*** Recorded data ***

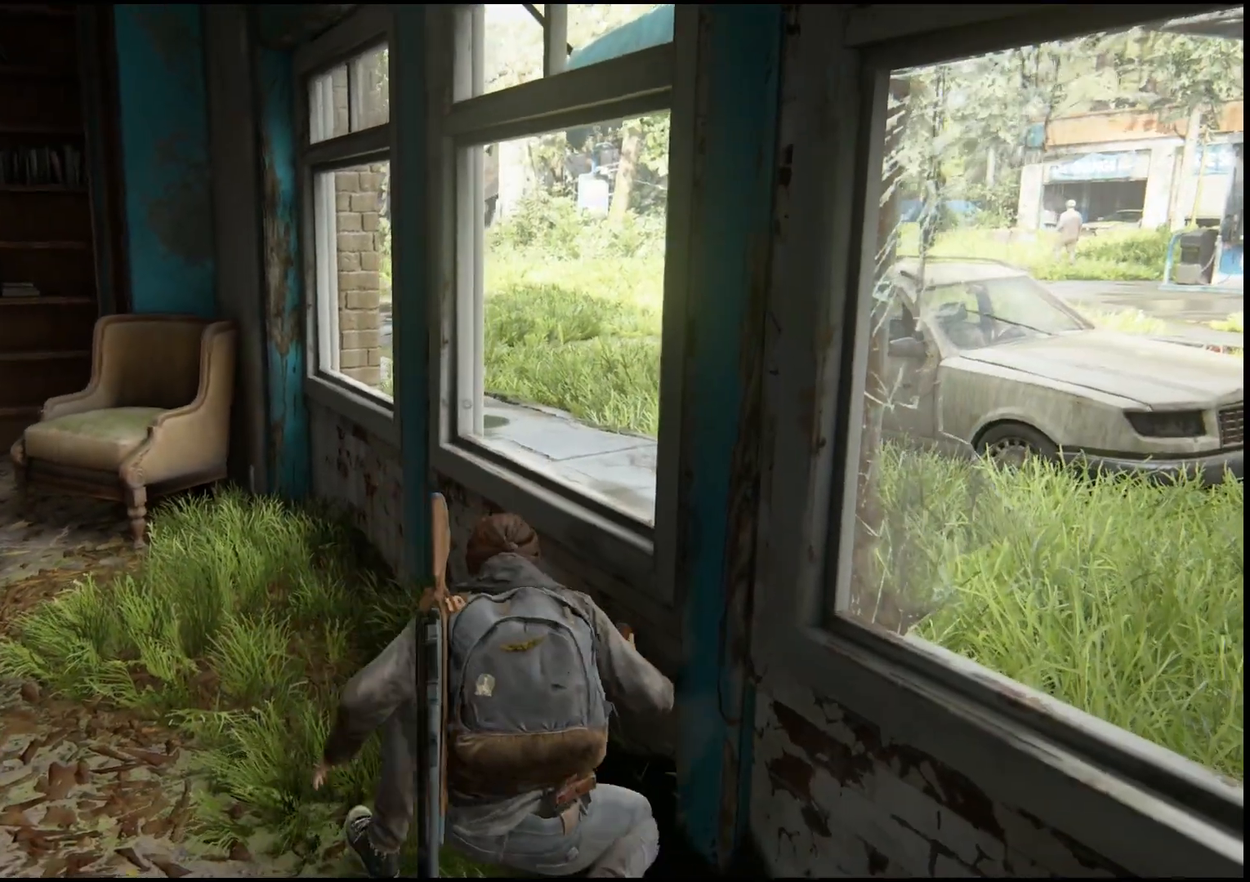
{"buttons": [], "left_stick": "up", "right_stick": "center", "events": [[167, "right_stick", "center"]]}
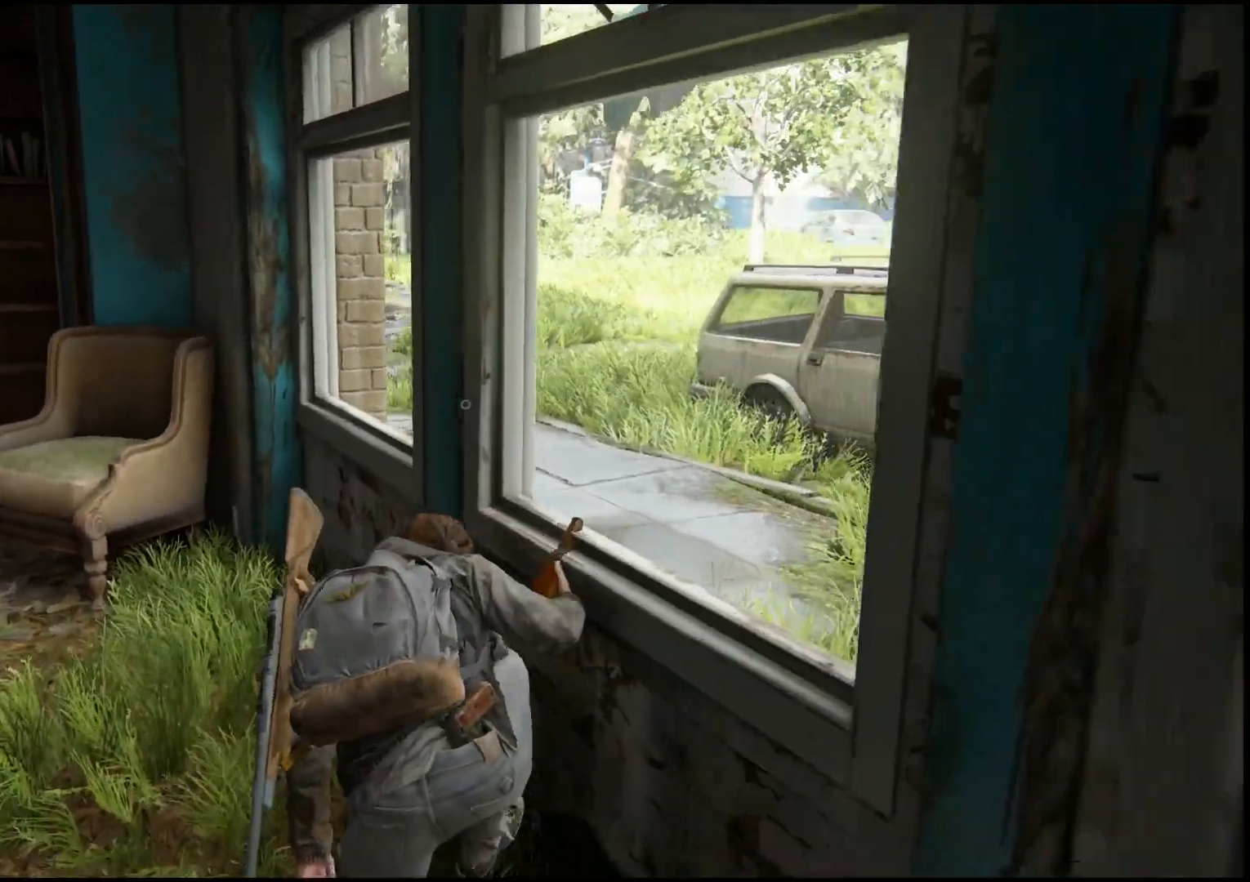
{"buttons": ["L2"], "left_stick": "center", "right_stick": "center", "events": [[100, "left_stick", "center"], [283, "L2", "down"]]}
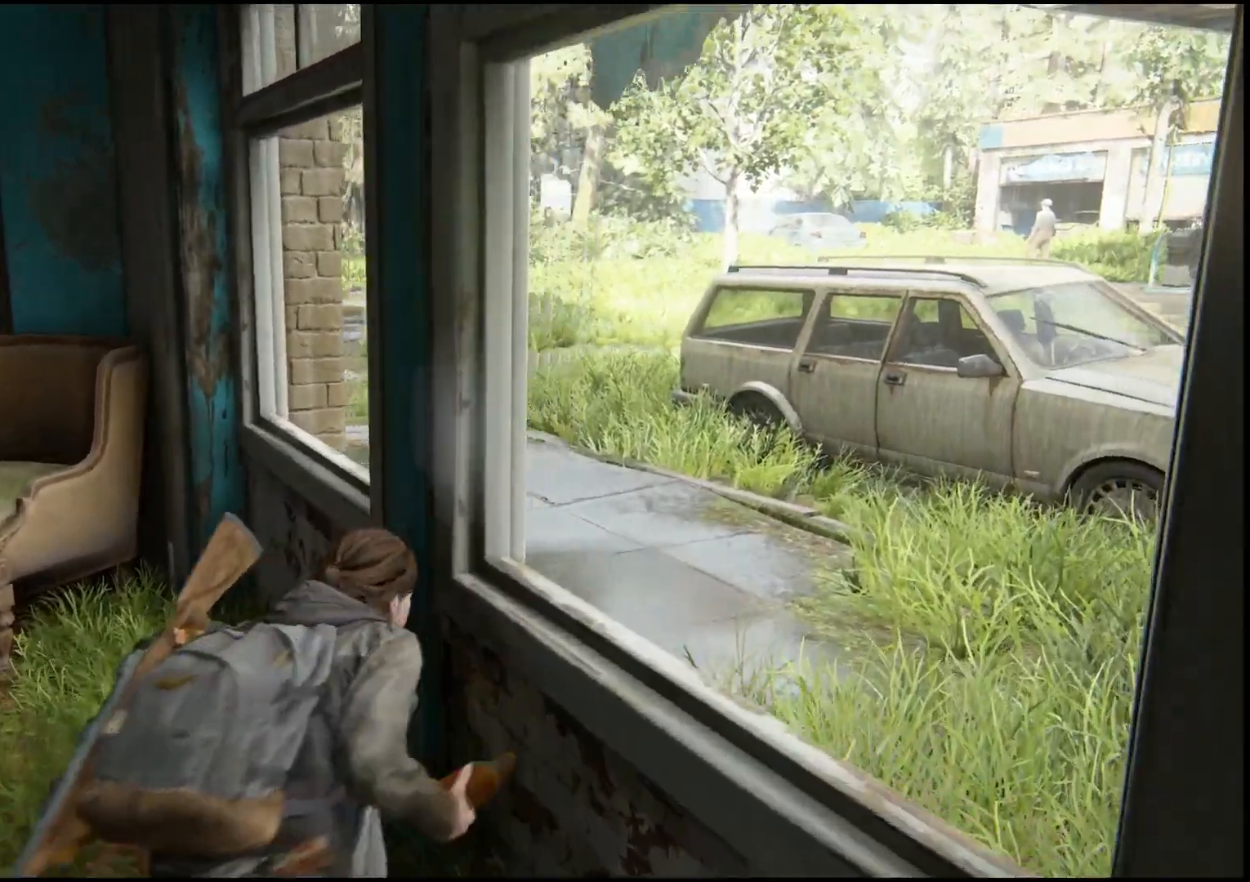
{"buttons": ["SQUARE", "L2"], "left_stick": "center", "right_stick": "center", "events": [[467, "SQUARE", "down"]]}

*** End of Recorded data ***

## Exercise prompt
What belongs in the answer is each line above, reproduced exactly, and no picture.

## Answer space
{"buttons": [], "left_stick": "up", "right_stick": "center", "events": [[167, "right_stick", "center"]]}
{"buttons": ["L2"], "left_stick": "center", "right_stick": "center", "events": [[100, "left_stick", "center"], [283, "L2", "down"]]}
{"buttons": ["SQUARE", "L2"], "left_stick": "center", "right_stick": "center", "events": [[467, "SQUARE", "down"]]}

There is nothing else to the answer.